==== Raw data ====

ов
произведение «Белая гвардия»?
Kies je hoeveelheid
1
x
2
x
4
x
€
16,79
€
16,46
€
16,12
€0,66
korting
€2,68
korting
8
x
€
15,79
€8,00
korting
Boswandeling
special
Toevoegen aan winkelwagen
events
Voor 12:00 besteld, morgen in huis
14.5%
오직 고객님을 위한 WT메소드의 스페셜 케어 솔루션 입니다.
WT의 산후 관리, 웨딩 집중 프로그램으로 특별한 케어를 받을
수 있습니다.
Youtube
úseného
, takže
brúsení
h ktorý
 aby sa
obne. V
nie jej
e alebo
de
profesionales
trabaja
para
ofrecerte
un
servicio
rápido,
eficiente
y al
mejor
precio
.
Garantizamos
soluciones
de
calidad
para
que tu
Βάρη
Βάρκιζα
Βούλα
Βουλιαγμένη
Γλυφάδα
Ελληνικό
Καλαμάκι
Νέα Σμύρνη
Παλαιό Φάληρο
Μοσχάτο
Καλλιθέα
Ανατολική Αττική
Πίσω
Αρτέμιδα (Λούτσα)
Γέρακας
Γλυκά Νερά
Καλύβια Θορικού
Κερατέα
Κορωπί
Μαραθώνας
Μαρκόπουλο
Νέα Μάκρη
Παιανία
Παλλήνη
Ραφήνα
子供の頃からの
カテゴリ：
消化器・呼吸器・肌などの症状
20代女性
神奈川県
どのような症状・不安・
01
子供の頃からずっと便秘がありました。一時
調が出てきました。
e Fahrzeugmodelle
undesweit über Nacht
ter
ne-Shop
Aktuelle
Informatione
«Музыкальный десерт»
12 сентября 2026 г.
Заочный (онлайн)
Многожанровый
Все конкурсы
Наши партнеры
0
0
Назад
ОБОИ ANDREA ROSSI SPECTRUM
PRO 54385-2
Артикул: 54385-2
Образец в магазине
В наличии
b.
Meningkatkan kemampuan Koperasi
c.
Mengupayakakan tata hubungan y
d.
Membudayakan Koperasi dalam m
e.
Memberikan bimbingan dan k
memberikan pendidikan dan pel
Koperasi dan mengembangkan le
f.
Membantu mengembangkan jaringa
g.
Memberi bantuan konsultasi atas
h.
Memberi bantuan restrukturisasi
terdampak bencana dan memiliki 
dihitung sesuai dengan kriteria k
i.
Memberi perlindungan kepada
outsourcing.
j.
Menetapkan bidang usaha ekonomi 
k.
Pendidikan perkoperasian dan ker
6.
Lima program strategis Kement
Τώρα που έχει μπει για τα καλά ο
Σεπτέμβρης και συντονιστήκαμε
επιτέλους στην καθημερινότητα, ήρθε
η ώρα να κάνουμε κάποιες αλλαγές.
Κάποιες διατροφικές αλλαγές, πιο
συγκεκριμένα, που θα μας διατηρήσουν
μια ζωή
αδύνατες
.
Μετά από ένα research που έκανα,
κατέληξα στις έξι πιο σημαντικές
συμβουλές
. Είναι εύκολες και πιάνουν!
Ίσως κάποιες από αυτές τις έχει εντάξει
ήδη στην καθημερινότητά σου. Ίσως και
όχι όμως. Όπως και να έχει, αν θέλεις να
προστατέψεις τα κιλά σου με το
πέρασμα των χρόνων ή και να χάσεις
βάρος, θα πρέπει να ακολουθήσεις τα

====

▸ **Task to carry out**:
Print every line of the listing above, character for character and in the same order.

▸ **Output for this exercise**:
ов
произведение «Белая гвардия»?
Kies je hoeveelheid
1
x
2
x
4
x
€
16,79
€
16,46
€
16,12
€0,66
korting
€2,68
korting
8
x
€
15,79
€8,00
korting
Boswandeling
special
Toevoegen aan winkelwagen
events
Voor 12:00 besteld, morgen in huis
14.5%
오직 고객님을 위한 WT메소드의 스페셜 케어 솔루션 입니다.
WT의 산후 관리, 웨딩 집중 프로그램으로 특별한 케어를 받을
수 있습니다.
Youtube
úseného
, takže
brúsení
h ktorý
 aby sa
obne. V
nie jej
e alebo
de
profesionales
trabaja
para
ofrecerte
un
servicio
rápido,
eficiente
y al
mejor
precio
.
Garantizamos
soluciones
de
calidad
para
que tu
Βάρη
Βάρκιζα
Βούλα
Βουλιαγμένη
Γλυφάδα
Ελληνικό
Καλαμάκι
Νέα Σμύρνη
Παλαιό Φάληρο
Μοσχάτο
Καλλιθέα
Ανατολική Αττική
Πίσω
Αρτέμιδα (Λούτσα)
Γέρακας
Γλυκά Νερά
Καλύβια Θορικού
Κερατέα
Κορωπί
Μαραθώνας
Μαρκόπουλο
Νέα Μάκρη
Παιανία
Παλλήνη
Ραφήνα
子供の頃からの
カテゴリ：
消化器・呼吸器・肌などの症状
20代女性
神奈川県
どのような症状・不安・
01
子供の頃からずっと便秘がありました。一時
調が出てきました。
e Fahrzeugmodelle
undesweit über Nacht
ter
ne-Shop
Aktuelle
Informatione
«Музыкальный десерт»
12 сентября 2026 г.
Заочный (онлайн)
Многожанровый
Все конкурсы
Наши партнеры
0
0
Назад
ОБОИ ANDREA ROSSI SPECTRUM
PRO 54385-2
Артикул: 54385-2
Образец в магазине
В наличии
b.
Meningkatkan kemampuan Koperasi
c.
Mengupayakakan tata hubungan y
d.
Membudayakan Koperasi dalam m
e.
Memberikan bimbingan dan k
memberikan pendidikan dan pel
Koperasi dan mengembangkan le
f.
Membantu mengembangkan jaringa
g.
Memberi bantuan konsultasi atas
h.
Memberi bantuan restrukturisasi
terdampak bencana dan memiliki 
dihitung sesuai dengan kriteria k
i.
Memberi perlindungan kepada
outsourcing.
j.
Menetapkan bidang usaha ekonomi 
k.
Pendidikan perkoperasian dan ker
6.
Lima program strategis Kement
Τώρα που έχει μπει για τα καλά ο
Σεπτέμβρης και συντονιστήκαμε
επιτέλους στην καθημερινότητα, ήρθε
η ώρα να κάνουμε κάποιες αλλαγές.
Κάποιες διατροφικές αλλαγές, πιο
συγκεκριμένα, που θα μας διατηρήσουν
μια ζωή
αδύνατες
.
Μετά από ένα research που έκανα,
κατέληξα στις έξι πιο σημαντικές
συμβουλές
. Είναι εύκολες και πιάνουν!
Ίσως κάποιες από αυτές τις έχει εντάξει
ήδη στην καθημερινότητά σου. Ίσως και
όχι όμως. Όπως και να έχει, αν θέλεις να
προστατέψεις τα κιλά σου με το
πέρασμα των χρόνων ή και να χάσεις
βάρος, θα πρέπει να ακολουθήσεις τα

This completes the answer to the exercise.